You had every right to upset that, after a week of ignoring you (and I’m sorry but you speaking with your partner is not bothering them), you finally allow yourself to express your needs and his response to that is to then ignore you for a further four days and then break up with you via e-mail?
Goodness… this is an absolutely disgraceful way of handling this. He was downright neglecting you, but the important thing I want you to learn from this is that in some ways you were allowing him to neglect you. A lot of people in polyamory seem to think that they’re not allowed to have needs, emotions or feelings and that expressing these needs or emotions or feelings is “controlling” someone else. And add the whole “you are responsible for your own feelings” hogwash and you get this horrible cocktail where people constantly suppress their needs and feelings for someone else to be happy until they, inevitably, burst.
It can be very, very hard to know when an emotion is “legitimate”. I have been there. And I struggle so hard with this. The way I experience emotions is that they all kind of slap me across the face at once and then immediately after having them, these horrible voices in my head tell me that I am being dramatic, that I am overbearing, that I am controlling, and that I am ridiculous, etc. I struggle so hard to understand if my feelings are “legitimate” or my concerns are valid. Sometimes I have to ask people for help on this. I ask friends and I ask my therapist. And I am trying very hard to be able to feel confident in my own needs and emotions when I have had them invalidated throughout my life.
It’s not going to be easy for you in the future to understand that your feelings of unhappiness are legitimate concerns that need to be addressed, especially if there have been people in your life who have dismissed the seriousness of your feelings or been uncaring to you about your needs. But what you need with this is a partner who can understand this.

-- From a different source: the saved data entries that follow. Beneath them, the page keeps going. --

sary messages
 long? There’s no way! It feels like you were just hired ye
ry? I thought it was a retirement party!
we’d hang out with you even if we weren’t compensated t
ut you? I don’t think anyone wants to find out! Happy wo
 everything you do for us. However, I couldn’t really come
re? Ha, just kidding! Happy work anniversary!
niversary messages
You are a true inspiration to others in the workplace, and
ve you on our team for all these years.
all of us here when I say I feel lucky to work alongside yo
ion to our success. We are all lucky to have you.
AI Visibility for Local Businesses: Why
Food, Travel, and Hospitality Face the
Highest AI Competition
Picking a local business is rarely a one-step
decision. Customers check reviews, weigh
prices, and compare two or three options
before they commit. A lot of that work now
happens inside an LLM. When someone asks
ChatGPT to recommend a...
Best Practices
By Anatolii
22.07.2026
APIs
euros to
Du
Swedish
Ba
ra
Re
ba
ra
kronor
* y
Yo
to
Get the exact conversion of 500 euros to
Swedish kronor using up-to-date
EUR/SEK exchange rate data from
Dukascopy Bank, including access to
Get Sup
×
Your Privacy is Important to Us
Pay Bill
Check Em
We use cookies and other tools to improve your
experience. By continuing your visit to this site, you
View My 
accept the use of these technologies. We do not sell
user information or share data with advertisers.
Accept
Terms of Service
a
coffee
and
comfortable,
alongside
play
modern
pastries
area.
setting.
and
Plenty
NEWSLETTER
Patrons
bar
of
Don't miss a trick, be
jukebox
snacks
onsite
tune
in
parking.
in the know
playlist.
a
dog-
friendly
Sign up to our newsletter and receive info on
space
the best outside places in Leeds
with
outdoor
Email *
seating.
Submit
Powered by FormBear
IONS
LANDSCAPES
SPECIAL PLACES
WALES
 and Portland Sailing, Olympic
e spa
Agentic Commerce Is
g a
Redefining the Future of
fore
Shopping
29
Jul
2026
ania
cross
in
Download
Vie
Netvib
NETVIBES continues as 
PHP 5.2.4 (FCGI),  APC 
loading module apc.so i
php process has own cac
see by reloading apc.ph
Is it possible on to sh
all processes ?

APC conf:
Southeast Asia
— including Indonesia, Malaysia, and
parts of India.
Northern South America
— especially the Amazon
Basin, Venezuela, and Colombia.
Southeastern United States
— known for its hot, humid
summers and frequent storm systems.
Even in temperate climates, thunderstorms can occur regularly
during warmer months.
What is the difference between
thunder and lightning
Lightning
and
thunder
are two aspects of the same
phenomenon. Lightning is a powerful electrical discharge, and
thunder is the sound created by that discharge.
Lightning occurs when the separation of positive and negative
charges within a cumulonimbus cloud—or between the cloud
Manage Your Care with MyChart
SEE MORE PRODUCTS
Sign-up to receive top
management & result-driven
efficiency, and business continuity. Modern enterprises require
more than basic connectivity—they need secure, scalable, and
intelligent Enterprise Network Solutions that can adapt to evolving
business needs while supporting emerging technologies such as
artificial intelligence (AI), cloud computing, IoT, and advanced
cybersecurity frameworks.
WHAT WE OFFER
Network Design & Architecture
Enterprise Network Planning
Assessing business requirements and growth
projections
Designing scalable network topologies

I have my moments where I don’t say what I need until I burst and I’m emotional and sad and crying and my partner has to deal with that — but my partner understands where this comes from and I am making and have been making good progress and trying to express my needs and feelings in healthier, constructive ways and let my partner know when I am unhappy when it happens, rather than waiting until I just can’t take it anymore.
Your partner was not supportive. Not throughout your entire relationship and honestly, when he decided to leave you, he did you a massive favour. You deserve better than this and it is not your fault at all. You did everything to try and be accommodating and, even if you could have done better at telling him when you were unhappy, the way he decided to manage this was very, very poor.
The pain is there because it’s sad and that’s legitimate, but it’s not your fault. Definitely seek out a polyamory friendly therapist who can work with you on identifying when you’re unhappy and trying to assert your needs to your partners. I feel like some of the pain you experienced could have been avoided if you were more explicit about what you needed earlier. That’s not to say he wouldn’t have bailed on you, but he would have probably done so a lot earlier because you wouldn’t have tolerated being used as his therapist instead of a partner. Your own therapist will be able to help you identify these behaviours in future partners and know when to demand more for yourself and when to even leave people who are not giving you the communication that you deserve.
I hope this helps and good luck!
Note: I wrote this column in 2018, so it’s possible my perspective on this may have shifted or expanded. Please feel free to resubmit a similar question.